- [Passage provided]

Monday, January 30, 2017

Standing Up to China Is Not 'Extremism'—It's Smart Foreign Policy


Standing Up to China Is Not 'Extremism'—It's Smart Foreign Policy

Some are making the argument to do nothing to antagonize China, even if it means forfeiting American interests and ideals. That would be a historic mistake.

The Japan Times must be having a hard time finding copy to fill its op-ed pages. Exhibit A: a screed from an “adjunct senior scholar” at the Chinese Communist Party–affiliated National Institute for South China Sea Studies in Haikou, China, concerning U.S. strategy toward China in the age of Trump. In Mark Valencia’s telling, Donald Trump’s ascent to the presidency has liberated “U.S. China-bashers” to have a “field day” at China’s expense. “Extremism” rules the day in Washington and academic precincts.

Zounds!

Wicked times are afoot, you’d think. But bear in mind that a lot of things look like extremism to someone who’s fronting for an extremist regime. To build his case Valencia refers obliquely to “two academics from the Naval War College.” The nameless academics, he says, suggest that “America should revive its past ‘daring-do’ [we think you mean derring-do, Mark] and ‘recognize that close quarters encounters, cat and mouse games between submarines and opposing fleets, and even deliberate collisions’ could become routine elements of the U.S.-China rivalry.”

We confess to being the scurrilous duo. The passages Valencia quotes come from an article we wrote for Orbis, a journal published by the University of Pennsylvania’s Foreign Policy Research Institute. (Look for the article here since he doesn’t bother furnishing a link.)

We compiled the article long before the election, and aimed it at whichever candidate might prevail. Our bottom line: China is already competing with America in the China seas and Western Pacific. Close-quarters encounters between Chinese and American ships and planes are already routine elements of the U.S.-China rivalry—just as they were between Soviet and American ships and planes during the Cold War. And Chinese seamen and airmen initiate these encounters.

- [Source data]
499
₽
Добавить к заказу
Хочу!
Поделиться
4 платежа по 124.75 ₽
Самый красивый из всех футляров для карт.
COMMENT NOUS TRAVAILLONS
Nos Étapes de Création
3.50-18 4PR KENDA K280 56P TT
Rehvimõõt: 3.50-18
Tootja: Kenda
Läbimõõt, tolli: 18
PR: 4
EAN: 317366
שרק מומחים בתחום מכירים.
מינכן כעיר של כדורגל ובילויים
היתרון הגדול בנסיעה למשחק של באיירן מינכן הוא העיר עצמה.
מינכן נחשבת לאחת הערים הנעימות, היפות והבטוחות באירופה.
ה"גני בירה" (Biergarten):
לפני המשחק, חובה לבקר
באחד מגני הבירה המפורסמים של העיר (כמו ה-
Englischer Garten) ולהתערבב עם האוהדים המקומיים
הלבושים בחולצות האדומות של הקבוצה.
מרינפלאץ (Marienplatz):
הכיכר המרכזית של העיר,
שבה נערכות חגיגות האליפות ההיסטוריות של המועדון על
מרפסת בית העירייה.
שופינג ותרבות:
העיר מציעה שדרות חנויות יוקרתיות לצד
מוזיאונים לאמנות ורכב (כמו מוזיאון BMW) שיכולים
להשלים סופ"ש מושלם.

* * *

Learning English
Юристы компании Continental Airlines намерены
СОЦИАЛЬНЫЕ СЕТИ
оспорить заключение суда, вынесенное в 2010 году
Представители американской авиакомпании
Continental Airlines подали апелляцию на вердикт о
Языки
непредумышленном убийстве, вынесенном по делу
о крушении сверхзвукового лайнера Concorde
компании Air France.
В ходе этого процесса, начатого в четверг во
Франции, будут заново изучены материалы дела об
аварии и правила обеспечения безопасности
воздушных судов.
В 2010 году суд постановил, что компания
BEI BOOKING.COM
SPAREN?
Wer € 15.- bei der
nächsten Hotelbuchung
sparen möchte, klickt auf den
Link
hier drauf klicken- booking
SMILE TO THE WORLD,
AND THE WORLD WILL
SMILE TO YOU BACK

...

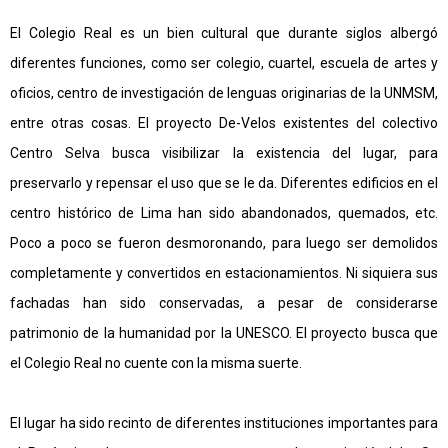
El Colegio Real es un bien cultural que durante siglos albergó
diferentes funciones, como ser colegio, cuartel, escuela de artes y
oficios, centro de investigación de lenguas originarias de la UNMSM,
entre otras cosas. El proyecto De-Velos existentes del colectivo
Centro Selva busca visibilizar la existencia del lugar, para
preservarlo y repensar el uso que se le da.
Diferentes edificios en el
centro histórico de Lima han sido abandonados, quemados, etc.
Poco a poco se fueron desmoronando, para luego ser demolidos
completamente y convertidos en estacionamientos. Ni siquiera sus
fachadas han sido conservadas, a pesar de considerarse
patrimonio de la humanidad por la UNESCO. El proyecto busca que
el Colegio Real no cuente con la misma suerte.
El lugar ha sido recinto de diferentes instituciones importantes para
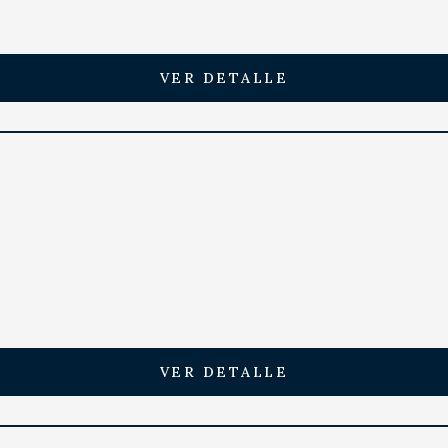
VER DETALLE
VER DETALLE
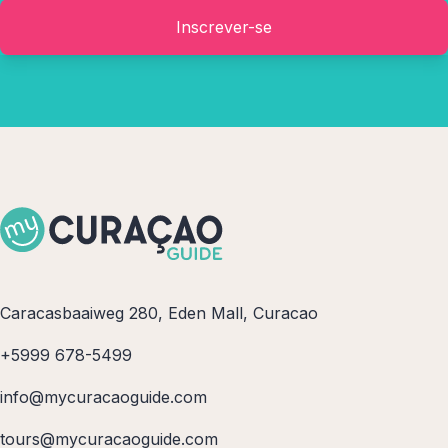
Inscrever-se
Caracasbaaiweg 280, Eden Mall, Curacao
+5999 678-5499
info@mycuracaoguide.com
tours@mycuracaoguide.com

- [Work instruction 1]
Answer these from the op-ed on standing up to China:
(a) What is Mark Valencia's title, and at which institute does he hold it?
(b) In which journal did the authors publish the article that Valencia quotes, and who publishes that journal?
(c) According to the authors, who initiates the close-quarters encounters between Chinese and American ships and planes?
- [Work instruction 2]
Pick up the op-ed on standing up to China after its last paragraph and continue writing it.

- [Task output 1]
(a) He is an "adjunct senior scholar" at the National Institute for South China Sea Studies in Haikou, China.
(b) Orbis, published by the University of Pennsylvania's Foreign Policy Research Institute.
(c) Chinese seamen and airmen.

- [Task output 2]
Washington can either wrest the initiative away from Beijing, or it can remain passive and continue losing ground in the strategic competition. Better to seize the initiative. To do so the new U.S. administration must relearn the art of deterrence, and to deter Chinese aggression the administration must accept that hazards come with the territory. That’s Strategy 101—basic stuff for anyone fluent in statecraft.

Valencia is a lumper. He lumps our analysis with other commentators’ views, many quite different from our own, before attempting the equivalent of an op-ed drive-by shooting. All of our views are equivalent for him; all are expressions of “extremism.” The others—Gordon Chang and James Kraska, to name two—can doubtless speak up for themselves should they choose. We’ll stick to speaking up for ourselves.

And anyone who takes the trouble to read our item—download early, download often—will realize Valencia excerpts a couple of quotations out of context and retrofits them to a predetermined storyline. First write conclusion, then fit facts to it!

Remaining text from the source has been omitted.